• EXERCISE INPUT:

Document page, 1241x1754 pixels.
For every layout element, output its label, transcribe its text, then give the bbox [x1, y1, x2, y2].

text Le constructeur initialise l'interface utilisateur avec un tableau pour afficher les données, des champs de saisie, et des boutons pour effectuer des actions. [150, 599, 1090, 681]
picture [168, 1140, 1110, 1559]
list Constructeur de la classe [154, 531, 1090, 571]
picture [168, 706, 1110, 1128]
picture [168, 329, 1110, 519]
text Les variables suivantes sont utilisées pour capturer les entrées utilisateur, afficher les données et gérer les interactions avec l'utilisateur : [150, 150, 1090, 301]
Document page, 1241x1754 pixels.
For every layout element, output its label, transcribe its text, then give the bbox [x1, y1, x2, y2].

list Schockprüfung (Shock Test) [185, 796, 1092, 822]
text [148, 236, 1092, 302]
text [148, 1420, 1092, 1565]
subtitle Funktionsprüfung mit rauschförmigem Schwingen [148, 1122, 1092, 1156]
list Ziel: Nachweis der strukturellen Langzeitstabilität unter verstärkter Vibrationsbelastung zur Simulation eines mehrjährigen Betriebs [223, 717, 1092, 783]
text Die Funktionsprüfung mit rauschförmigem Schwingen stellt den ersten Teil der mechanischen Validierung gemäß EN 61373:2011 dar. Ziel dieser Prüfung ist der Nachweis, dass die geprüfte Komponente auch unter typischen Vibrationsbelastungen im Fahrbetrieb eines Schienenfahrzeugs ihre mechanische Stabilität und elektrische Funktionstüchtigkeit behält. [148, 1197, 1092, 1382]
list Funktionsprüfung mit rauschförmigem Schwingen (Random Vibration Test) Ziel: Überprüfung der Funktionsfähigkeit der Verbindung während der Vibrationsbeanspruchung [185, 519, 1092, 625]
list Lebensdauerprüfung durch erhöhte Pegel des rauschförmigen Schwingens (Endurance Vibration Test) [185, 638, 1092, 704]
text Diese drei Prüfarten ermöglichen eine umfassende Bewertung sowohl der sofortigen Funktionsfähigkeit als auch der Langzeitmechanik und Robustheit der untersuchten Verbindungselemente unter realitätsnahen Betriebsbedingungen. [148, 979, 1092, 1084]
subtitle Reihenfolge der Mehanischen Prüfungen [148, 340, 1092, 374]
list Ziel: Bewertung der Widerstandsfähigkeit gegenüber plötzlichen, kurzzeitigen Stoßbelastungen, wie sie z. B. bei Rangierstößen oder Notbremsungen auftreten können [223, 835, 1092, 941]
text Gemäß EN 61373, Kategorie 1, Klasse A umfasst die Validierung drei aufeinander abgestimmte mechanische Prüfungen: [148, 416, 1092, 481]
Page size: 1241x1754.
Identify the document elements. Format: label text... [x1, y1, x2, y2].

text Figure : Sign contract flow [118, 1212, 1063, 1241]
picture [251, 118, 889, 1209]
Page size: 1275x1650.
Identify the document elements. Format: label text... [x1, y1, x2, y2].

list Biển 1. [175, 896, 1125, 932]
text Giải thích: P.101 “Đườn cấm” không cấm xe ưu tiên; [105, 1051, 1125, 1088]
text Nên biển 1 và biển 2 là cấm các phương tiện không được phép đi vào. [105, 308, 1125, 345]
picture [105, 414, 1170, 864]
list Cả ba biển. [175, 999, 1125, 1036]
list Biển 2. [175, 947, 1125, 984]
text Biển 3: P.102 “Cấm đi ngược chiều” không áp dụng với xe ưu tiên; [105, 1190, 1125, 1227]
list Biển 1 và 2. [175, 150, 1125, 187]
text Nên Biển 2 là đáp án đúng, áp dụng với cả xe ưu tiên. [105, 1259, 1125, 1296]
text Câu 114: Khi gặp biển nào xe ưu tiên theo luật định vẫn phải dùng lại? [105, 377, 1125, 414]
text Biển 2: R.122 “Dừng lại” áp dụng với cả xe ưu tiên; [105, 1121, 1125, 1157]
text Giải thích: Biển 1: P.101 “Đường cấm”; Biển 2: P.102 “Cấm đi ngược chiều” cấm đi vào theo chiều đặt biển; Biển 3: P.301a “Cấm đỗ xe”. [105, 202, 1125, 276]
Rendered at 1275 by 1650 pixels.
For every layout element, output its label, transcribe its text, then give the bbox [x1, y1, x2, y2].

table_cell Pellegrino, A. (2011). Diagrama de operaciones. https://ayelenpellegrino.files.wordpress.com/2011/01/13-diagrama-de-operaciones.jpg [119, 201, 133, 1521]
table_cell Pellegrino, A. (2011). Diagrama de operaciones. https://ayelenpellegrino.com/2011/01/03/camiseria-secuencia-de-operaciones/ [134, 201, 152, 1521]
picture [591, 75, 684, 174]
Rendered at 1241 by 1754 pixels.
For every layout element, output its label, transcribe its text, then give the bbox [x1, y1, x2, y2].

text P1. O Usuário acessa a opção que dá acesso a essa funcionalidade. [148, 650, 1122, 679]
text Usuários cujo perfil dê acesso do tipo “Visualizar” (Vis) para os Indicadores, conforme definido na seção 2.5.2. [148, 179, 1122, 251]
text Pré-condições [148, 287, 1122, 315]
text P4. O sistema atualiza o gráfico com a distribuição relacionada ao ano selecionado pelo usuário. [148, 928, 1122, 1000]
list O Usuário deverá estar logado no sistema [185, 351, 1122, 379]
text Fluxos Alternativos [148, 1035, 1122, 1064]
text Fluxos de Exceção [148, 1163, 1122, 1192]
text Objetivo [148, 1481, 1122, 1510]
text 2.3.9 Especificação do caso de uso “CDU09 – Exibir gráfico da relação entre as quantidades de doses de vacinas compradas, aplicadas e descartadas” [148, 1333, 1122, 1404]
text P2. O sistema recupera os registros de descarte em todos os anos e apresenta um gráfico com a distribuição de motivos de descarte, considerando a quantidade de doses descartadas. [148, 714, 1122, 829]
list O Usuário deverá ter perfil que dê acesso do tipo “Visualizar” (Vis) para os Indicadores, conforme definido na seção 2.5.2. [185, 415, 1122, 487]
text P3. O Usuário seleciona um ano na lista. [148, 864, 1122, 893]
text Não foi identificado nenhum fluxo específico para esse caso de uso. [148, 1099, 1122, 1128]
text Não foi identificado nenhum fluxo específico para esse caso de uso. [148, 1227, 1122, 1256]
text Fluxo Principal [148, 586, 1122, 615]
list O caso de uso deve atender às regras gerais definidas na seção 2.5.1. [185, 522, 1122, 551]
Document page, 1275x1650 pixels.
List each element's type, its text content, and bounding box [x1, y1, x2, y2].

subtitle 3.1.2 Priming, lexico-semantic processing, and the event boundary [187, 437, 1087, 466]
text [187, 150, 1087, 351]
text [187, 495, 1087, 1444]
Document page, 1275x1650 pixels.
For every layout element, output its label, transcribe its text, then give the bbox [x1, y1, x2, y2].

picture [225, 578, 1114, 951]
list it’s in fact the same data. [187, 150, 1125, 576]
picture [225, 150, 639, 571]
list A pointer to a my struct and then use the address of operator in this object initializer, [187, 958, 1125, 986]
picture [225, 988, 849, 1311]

• TASK DETAILS: With no line omitted, copy all the data exactly.

• YOUR SOLUTION:
Document page, 1241x1754 pixels.
For every layout element, output its label, transcribe its text, then give the bbox [x1, y1, x2, y2].

text Le constructeur initialise l'interface utilisateur avec un tableau pour afficher les données, des champs de saisie, et des boutons pour effectuer des actions. [150, 599, 1090, 681]
picture [168, 1140, 1110, 1559]
list Constructeur de la classe [154, 531, 1090, 571]
picture [168, 706, 1110, 1128]
picture [168, 329, 1110, 519]
text Les variables suivantes sont utilisées pour capturer les entrées utilisateur, afficher les données et gérer les interactions avec l'utilisateur : [150, 150, 1090, 301]
Document page, 1241x1754 pixels.
For every layout element, output its label, transcribe its text, then give the bbox [x1, y1, x2, y2].

list Schockprüfung (Shock Test) [185, 796, 1092, 822]
text [148, 236, 1092, 302]
text [148, 1420, 1092, 1565]
subtitle Funktionsprüfung mit rauschförmigem Schwingen [148, 1122, 1092, 1156]
list Ziel: Nachweis der strukturellen Langzeitstabilität unter verstärkter Vibrationsbelastung zur Simulation eines mehrjährigen Betriebs [223, 717, 1092, 783]
text Die Funktionsprüfung mit rauschförmigem Schwingen stellt den ersten Teil der mechanischen Validierung gemäß EN 61373:2011 dar. Ziel dieser Prüfung ist der Nachweis, dass die geprüfte Komponente auch unter typischen Vibrationsbelastungen im Fahrbetrieb eines Schienenfahrzeugs ihre mechanische Stabilität und elektrische Funktionstüchtigkeit behält. [148, 1197, 1092, 1382]
list Funktionsprüfung mit rauschförmigem Schwingen (Random Vibration Test) Ziel: Überprüfung der Funktionsfähigkeit der Verbindung während der Vibrationsbeanspruchung [185, 519, 1092, 625]
list Lebensdauerprüfung durch erhöhte Pegel des rauschförmigen Schwingens (Endurance Vibration Test) [185, 638, 1092, 704]
text Diese drei Prüfarten ermöglichen eine umfassende Bewertung sowohl der sofortigen Funktionsfähigkeit als auch der Langzeitmechanik und Robustheit der untersuchten Verbindungselemente unter realitätsnahen Betriebsbedingungen. [148, 979, 1092, 1084]
subtitle Reihenfolge der Mehanischen Prüfungen [148, 340, 1092, 374]
list Ziel: Bewertung der Widerstandsfähigkeit gegenüber plötzlichen, kurzzeitigen Stoßbelastungen, wie sie z. B. bei Rangierstößen oder Notbremsungen auftreten können [223, 835, 1092, 941]
text Gemäß EN 61373, Kategorie 1, Klasse A umfasst die Validierung drei aufeinander abgestimmte mechanische Prüfungen: [148, 416, 1092, 481]
Page size: 1241x1754.
Identify the document elements. Format: label text... [x1, y1, x2, y2].

text Figure : Sign contract flow [118, 1212, 1063, 1241]
picture [251, 118, 889, 1209]
Page size: 1275x1650.
Identify the document elements. Format: label text... [x1, y1, x2, y2].

list Biển 1. [175, 896, 1125, 932]
text Giải thích: P.101 “Đườn cấm” không cấm xe ưu tiên; [105, 1051, 1125, 1088]
text Nên biển 1 và biển 2 là cấm các phương tiện không được phép đi vào. [105, 308, 1125, 345]
picture [105, 414, 1170, 864]
list Cả ba biển. [175, 999, 1125, 1036]
list Biển 2. [175, 947, 1125, 984]
text Biển 3: P.102 “Cấm đi ngược chiều” không áp dụng với xe ưu tiên; [105, 1190, 1125, 1227]
list Biển 1 và 2. [175, 150, 1125, 187]
text Nên Biển 2 là đáp án đúng, áp dụng với cả xe ưu tiên. [105, 1259, 1125, 1296]
text Câu 114: Khi gặp biển nào xe ưu tiên theo luật định vẫn phải dùng lại? [105, 377, 1125, 414]
text Biển 2: R.122 “Dừng lại” áp dụng với cả xe ưu tiên; [105, 1121, 1125, 1157]
text Giải thích: Biển 1: P.101 “Đường cấm”; Biển 2: P.102 “Cấm đi ngược chiều” cấm đi vào theo chiều đặt biển; Biển 3: P.301a “Cấm đỗ xe”. [105, 202, 1125, 276]
Rendered at 1275 by 1650 pixels.
For every layout element, output its label, transcribe its text, then give the bbox [x1, y1, x2, y2].

table_cell Pellegrino, A. (2011). Diagrama de operaciones. https://ayelenpellegrino.files.wordpress.com/2011/01/13-diagrama-de-operaciones.jpg [119, 201, 133, 1521]
table_cell Pellegrino, A. (2011). Diagrama de operaciones. https://ayelenpellegrino.com/2011/01/03/camiseria-secuencia-de-operaciones/ [134, 201, 152, 1521]
picture [591, 75, 684, 174]
Rendered at 1241 by 1754 pixels.
For every layout element, output its label, transcribe its text, then give the bbox [x1, y1, x2, y2].

text P1. O Usuário acessa a opção que dá acesso a essa funcionalidade. [148, 650, 1122, 679]
text Usuários cujo perfil dê acesso do tipo “Visualizar” (Vis) para os Indicadores, conforme definido na seção 2.5.2. [148, 179, 1122, 251]
text Pré-condições [148, 287, 1122, 315]
text P4. O sistema atualiza o gráfico com a distribuição relacionada ao ano selecionado pelo usuário. [148, 928, 1122, 1000]
list O Usuário deverá estar logado no sistema [185, 351, 1122, 379]
text Fluxos Alternativos [148, 1035, 1122, 1064]
text Fluxos de Exceção [148, 1163, 1122, 1192]
text Objetivo [148, 1481, 1122, 1510]
text 2.3.9 Especificação do caso de uso “CDU09 – Exibir gráfico da relação entre as quantidades de doses de vacinas compradas, aplicadas e descartadas” [148, 1333, 1122, 1404]
text P2. O sistema recupera os registros de descarte em todos os anos e apresenta um gráfico com a distribuição de motivos de descarte, considerando a quantidade de doses descartadas. [148, 714, 1122, 829]
list O Usuário deverá ter perfil que dê acesso do tipo “Visualizar” (Vis) para os Indicadores, conforme definido na seção 2.5.2. [185, 415, 1122, 487]
text P3. O Usuário seleciona um ano na lista. [148, 864, 1122, 893]
text Não foi identificado nenhum fluxo específico para esse caso de uso. [148, 1099, 1122, 1128]
text Não foi identificado nenhum fluxo específico para esse caso de uso. [148, 1227, 1122, 1256]
text Fluxo Principal [148, 586, 1122, 615]
list O caso de uso deve atender às regras gerais definidas na seção 2.5.1. [185, 522, 1122, 551]
Document page, 1275x1650 pixels.
List each element's type, its text content, and bounding box [x1, y1, x2, y2].

subtitle 3.1.2 Priming, lexico-semantic processing, and the event boundary [187, 437, 1087, 466]
text [187, 150, 1087, 351]
text [187, 495, 1087, 1444]
Document page, 1275x1650 pixels.
For every layout element, output its label, transcribe its text, then give the bbox [x1, y1, x2, y2].

picture [225, 578, 1114, 951]
list it’s in fact the same data. [187, 150, 1125, 576]
picture [225, 150, 639, 571]
list A pointer to a my struct and then use the address of operator in this object initializer, [187, 958, 1125, 986]
picture [225, 988, 849, 1311]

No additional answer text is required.